**REQUIRED WORK**:
1. In the case study on Houghton Mifflin Harcourt's performance testing, what is the highest multiple of normal load at which HMH tests its systems?
2. Extend the Houghton Mifflin Harcourt case study beyond its last sentence.

**PASSAGE SHOWN**:
----------

Software
How Houghton Mifflin Harcourt improves back-to-school readiness
About the company
Houghton Mifflin Harcourt (HMH) is an education technology company that supports digital learning experiences used by students, teachers, and school administrators across the United States.
For HMH, performance is not a secondary concern. When students and teachers cannot access the platform, learning stops. That makes performance testing a core part of protecting user experience, operational continuity, and brand trust.

50+
load generator pods
40+
simulations across 10-15 apps
Why performance matters at HMH
For HMH, the most critical period of the year is Back-to-School. Over roughly two months, traffic climbs sharply as students and teachers return to class and begin using online systems at scale.
To prepare for that surge, HMH tests systems at one, two, three, and up to five times normal load. The goal is simple: validate that core services can absorb demand before the peak arrives.
The stakes are high. If users cannot log in during Back-to-School, the impact reaches far beyond engineering. Performance issues during peak periods can trigger customer escalations, legal exposure, financial penalties, and brand damage, or like Muzzamil Shaikh, Staff Performance Engineer at HMH puts it, “if there’s a school-wide outage people could file a legal suit.” That is why HMH treats performance as a business-critical discipline.
Why HMH chose Gatling
HMH has used Gatling for almost ten years along with other testing software, but Gatling has become the clear standard, accounting for the large majority of their performance testing activity.
That preference comes from a mix of technical and organizational fit. Gatling’s code-based approach matches the way HMH wants to build and maintain tests. “With Gatling, everything is visible in the form of code. So that has really helped us,” adds Muzzamil. The team uses Java with the Gatling Java SDK, which aligns well with internal engineering skills and makes script maintenance easier over time.

----------

**GIVEN DATA**:
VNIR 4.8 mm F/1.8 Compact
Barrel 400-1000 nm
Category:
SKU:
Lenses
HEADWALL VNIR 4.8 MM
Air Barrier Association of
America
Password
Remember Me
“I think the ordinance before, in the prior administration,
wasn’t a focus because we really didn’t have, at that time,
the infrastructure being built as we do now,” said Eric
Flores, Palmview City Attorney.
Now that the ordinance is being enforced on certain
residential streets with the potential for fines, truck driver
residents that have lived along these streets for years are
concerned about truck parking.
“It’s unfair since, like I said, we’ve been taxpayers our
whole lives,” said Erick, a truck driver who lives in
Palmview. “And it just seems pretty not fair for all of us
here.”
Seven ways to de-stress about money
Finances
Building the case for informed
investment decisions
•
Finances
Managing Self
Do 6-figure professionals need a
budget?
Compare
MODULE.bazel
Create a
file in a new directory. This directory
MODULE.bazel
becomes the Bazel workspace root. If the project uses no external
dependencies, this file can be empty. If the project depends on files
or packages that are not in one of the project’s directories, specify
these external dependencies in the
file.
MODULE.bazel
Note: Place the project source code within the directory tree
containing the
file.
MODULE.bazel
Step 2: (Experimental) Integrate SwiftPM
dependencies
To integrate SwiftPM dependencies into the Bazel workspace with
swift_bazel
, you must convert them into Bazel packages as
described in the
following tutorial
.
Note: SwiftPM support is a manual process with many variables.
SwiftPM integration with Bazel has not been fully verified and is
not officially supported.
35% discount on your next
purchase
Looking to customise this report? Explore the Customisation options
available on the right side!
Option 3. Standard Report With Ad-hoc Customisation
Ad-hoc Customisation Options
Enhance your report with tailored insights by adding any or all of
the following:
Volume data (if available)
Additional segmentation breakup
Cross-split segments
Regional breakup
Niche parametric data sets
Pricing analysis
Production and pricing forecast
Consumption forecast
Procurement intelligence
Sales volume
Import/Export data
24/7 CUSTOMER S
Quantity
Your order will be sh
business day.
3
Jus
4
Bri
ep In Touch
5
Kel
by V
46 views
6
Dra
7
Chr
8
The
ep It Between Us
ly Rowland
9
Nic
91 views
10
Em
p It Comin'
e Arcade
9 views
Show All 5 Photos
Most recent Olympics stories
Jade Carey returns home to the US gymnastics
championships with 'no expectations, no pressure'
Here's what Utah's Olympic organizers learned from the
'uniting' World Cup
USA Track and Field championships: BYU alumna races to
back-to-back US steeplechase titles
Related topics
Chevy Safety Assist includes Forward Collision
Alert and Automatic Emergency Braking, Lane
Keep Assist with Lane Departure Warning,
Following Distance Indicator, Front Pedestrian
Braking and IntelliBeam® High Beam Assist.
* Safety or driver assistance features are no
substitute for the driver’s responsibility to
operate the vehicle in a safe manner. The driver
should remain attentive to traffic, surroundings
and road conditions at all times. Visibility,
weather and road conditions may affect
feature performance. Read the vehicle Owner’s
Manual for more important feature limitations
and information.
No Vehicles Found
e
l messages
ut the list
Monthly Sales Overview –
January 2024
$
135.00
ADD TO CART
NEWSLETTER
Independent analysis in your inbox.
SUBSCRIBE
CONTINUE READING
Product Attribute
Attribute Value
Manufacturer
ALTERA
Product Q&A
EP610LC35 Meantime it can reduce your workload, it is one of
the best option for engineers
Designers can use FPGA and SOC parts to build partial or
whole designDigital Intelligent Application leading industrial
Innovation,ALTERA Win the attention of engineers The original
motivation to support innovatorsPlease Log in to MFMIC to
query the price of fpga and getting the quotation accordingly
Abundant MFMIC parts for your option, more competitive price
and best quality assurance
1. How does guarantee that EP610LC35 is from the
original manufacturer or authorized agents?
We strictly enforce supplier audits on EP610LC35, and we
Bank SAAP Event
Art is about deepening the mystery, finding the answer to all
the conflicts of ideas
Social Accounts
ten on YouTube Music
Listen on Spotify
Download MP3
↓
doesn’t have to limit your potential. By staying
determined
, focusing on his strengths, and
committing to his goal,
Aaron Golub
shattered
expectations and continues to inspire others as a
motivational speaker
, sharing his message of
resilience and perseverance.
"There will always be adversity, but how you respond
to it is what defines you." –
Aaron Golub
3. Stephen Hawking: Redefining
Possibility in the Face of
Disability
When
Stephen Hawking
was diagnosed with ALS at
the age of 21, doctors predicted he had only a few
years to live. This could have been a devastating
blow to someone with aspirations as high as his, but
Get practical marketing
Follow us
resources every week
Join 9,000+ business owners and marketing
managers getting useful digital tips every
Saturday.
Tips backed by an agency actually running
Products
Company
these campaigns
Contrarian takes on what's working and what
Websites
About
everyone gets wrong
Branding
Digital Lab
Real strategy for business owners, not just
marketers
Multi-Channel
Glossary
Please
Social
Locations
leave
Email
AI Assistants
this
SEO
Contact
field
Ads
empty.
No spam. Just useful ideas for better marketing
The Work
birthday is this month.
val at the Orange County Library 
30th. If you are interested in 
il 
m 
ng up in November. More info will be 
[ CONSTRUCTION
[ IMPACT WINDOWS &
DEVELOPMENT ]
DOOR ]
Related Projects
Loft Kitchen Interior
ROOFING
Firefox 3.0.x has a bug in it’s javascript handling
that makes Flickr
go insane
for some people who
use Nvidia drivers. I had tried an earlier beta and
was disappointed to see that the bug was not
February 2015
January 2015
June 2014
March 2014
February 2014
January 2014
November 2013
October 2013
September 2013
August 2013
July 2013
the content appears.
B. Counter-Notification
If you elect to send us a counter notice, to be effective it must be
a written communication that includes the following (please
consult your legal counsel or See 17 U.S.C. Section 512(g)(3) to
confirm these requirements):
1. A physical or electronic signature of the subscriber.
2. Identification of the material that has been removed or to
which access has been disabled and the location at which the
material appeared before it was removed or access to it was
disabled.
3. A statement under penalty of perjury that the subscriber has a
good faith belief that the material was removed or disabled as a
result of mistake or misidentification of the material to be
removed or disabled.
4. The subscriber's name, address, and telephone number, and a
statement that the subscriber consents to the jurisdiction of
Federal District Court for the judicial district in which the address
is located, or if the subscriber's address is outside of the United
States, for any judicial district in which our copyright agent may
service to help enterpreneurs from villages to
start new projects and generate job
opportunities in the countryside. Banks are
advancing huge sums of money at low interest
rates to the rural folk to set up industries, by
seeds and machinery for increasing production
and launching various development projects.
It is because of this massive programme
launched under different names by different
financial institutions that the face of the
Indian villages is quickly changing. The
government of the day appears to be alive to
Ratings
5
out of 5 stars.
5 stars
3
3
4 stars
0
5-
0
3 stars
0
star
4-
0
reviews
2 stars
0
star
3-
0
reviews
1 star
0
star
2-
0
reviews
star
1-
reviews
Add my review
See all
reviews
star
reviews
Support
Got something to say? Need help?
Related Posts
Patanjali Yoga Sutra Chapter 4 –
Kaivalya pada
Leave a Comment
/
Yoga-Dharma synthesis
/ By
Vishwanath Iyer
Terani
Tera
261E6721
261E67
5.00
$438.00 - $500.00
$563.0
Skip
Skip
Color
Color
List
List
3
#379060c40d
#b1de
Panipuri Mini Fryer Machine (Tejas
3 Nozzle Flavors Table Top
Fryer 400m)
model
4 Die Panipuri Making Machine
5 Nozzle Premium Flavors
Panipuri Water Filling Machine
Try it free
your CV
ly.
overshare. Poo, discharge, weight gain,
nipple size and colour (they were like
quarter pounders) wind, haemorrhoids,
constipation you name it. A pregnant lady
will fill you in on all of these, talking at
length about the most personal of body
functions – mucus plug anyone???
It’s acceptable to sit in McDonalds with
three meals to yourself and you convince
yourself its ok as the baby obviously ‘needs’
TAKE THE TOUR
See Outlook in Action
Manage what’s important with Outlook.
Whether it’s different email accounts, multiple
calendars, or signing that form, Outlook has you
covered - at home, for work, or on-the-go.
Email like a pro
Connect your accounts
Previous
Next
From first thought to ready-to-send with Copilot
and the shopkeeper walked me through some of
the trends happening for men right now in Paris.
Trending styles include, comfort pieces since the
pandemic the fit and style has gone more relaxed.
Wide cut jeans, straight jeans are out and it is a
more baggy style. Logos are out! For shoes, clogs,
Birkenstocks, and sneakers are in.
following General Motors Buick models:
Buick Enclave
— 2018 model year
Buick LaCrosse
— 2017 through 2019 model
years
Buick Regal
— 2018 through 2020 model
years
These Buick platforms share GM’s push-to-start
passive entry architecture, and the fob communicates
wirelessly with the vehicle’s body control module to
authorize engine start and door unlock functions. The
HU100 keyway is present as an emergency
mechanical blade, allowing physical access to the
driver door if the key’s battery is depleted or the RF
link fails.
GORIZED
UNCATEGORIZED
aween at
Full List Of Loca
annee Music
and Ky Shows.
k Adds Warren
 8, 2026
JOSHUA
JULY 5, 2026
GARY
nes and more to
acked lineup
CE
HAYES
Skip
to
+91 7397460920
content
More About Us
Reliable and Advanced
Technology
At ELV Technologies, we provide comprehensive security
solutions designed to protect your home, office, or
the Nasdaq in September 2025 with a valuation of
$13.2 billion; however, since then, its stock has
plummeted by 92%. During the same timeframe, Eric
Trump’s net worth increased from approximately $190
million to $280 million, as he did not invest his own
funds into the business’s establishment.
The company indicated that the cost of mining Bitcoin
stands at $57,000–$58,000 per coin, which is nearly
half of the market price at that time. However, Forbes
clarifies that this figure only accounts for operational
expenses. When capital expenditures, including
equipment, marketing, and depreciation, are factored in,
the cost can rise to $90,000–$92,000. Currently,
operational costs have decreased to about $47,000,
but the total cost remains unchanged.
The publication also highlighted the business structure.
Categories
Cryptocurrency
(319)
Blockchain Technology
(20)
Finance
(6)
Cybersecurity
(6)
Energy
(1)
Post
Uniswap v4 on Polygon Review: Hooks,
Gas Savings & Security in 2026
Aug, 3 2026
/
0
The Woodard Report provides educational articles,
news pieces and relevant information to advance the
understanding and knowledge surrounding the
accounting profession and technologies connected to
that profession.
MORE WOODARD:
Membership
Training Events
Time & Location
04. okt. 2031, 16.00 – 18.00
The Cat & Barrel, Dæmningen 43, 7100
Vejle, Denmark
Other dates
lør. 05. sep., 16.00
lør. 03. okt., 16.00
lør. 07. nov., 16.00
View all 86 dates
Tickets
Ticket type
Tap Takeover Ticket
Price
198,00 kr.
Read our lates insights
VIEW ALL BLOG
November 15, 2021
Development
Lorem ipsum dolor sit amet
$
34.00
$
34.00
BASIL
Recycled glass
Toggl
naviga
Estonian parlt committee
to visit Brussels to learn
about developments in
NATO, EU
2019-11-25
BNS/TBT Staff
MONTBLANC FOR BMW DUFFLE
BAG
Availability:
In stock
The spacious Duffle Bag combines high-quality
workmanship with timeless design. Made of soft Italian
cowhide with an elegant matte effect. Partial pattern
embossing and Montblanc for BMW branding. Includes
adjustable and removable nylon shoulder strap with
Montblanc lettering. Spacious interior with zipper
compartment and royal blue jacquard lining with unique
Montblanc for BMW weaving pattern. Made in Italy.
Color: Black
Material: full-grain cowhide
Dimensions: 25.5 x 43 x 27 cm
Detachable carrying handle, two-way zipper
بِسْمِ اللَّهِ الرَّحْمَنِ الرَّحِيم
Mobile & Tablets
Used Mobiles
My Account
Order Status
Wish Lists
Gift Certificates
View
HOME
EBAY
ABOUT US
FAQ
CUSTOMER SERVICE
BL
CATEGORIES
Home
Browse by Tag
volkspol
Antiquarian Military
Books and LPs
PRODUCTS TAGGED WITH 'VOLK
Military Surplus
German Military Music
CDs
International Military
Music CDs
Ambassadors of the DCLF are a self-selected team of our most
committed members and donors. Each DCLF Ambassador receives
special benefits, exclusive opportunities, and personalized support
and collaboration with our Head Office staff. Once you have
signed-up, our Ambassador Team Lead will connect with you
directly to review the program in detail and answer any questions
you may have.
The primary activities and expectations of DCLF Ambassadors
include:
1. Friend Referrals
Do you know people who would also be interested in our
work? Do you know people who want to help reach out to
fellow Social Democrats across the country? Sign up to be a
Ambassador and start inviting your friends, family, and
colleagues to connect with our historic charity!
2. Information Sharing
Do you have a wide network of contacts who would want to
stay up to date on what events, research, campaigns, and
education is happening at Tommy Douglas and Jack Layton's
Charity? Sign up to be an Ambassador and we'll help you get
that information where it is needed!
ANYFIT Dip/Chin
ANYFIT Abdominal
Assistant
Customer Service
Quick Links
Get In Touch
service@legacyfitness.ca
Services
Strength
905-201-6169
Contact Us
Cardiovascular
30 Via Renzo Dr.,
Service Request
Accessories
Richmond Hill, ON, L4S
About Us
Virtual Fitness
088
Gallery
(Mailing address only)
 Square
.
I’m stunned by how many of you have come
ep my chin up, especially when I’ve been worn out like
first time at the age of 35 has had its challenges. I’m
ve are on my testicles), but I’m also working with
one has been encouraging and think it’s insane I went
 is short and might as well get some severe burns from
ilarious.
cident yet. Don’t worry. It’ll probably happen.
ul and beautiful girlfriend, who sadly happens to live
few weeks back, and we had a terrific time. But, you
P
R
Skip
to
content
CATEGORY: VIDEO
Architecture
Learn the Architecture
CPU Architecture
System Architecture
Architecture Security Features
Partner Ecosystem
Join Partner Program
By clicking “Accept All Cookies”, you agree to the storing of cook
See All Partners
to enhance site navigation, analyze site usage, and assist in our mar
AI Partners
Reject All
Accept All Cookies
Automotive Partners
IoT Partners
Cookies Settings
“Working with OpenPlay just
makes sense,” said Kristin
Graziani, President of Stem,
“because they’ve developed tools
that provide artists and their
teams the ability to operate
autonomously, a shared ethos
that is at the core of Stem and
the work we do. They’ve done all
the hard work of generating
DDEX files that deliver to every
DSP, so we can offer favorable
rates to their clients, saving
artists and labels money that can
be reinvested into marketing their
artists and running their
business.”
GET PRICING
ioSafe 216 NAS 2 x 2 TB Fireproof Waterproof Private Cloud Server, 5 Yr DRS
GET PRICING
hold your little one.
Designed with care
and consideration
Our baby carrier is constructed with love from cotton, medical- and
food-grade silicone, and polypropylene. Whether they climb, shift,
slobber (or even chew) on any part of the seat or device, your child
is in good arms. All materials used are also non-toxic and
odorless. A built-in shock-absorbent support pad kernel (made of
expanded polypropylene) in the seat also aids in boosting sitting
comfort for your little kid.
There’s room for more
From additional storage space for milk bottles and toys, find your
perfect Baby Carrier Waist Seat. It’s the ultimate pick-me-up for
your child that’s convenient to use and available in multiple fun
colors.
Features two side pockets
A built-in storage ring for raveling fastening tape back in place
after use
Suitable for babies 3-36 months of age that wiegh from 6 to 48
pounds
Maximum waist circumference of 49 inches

----------

**REPLIES**:
1. Five times normal load.

2.
That said, HMH’s move to Gatling Enterprise Edition was driven by a very specific scaling problem.
The moment Gatling Enterprise Edition became necessary
Before moving to Gatling Enterprise Edition, HMH used Gatling with an in-house load generation setup running on Apache. That setup worked for isolated one-to-one service tests. It broke down when the team needed to simulate realistic, large-scale traffic across all services together.
For Back-to-School readiness, HMH needed to run around 50 services in parallel. That exposed the limits of their previous approach.
Some services failed to start. Others started but produced no reports. Load generators did not always spin up correctly. Resource issues inside containers made execution unreliable. During long-running tests, the team also lacked live visibility into what was happening.
That was the turning point. HMH pulled the trigger and made the switch to Gatling Enterprise Edition. The first result was immediate and practical. “We were able to run all our 50 tests together,” Muzzamil explains.
HMH’s testing strategy
Performance testing at HMH is embedded in the release process. The team runs tests almost daily, with two to three tests typically executed before release.
Execution is integrated into CI/CD. HMH previously used Concourse pipelines and has since moved to GitHub Actions to pull the latest code from GitHub and launch Gatling Enterprise Edition tests.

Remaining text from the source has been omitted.